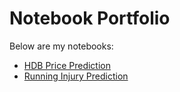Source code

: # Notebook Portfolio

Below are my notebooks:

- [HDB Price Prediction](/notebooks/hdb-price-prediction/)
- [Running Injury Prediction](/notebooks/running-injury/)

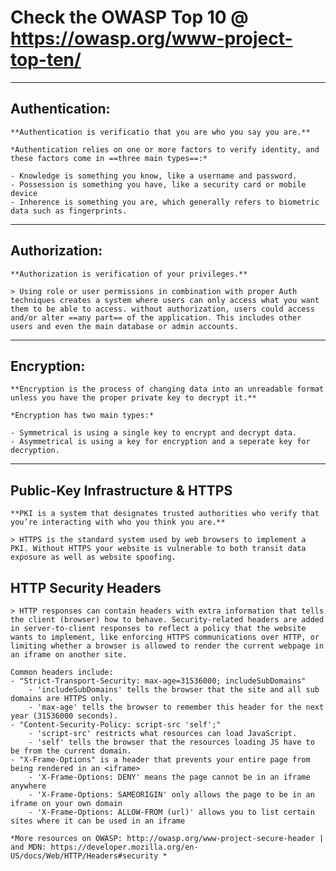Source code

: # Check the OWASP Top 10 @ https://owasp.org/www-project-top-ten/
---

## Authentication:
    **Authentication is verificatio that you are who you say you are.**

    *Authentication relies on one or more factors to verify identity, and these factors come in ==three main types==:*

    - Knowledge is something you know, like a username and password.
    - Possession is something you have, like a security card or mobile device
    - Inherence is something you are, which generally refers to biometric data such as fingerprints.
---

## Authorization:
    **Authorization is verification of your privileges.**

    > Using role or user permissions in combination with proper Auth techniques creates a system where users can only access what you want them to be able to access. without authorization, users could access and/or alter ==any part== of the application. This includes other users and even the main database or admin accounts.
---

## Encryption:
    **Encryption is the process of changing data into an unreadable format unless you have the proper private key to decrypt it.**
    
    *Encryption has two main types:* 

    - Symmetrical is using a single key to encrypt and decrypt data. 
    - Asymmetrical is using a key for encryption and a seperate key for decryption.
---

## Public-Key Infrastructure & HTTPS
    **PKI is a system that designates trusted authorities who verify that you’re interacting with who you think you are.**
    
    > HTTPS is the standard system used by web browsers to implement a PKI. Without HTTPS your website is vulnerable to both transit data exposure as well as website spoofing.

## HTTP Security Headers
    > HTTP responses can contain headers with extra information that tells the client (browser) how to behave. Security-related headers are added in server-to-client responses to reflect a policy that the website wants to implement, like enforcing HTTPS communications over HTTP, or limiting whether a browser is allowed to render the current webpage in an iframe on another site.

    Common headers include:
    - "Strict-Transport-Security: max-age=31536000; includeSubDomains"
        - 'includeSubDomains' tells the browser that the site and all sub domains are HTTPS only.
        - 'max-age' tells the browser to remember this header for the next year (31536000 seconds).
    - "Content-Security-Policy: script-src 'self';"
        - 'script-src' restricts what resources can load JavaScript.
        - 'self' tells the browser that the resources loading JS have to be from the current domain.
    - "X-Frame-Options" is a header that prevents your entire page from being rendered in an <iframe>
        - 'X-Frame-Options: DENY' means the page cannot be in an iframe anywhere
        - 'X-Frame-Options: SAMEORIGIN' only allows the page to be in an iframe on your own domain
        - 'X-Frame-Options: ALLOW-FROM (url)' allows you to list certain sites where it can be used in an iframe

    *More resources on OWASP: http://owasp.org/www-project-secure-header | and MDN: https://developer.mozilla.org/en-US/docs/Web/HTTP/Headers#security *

═══

[What needs to be done]: Determine how many lines in the listing above contain "types", giving the number and no other words.

[Reply]: 2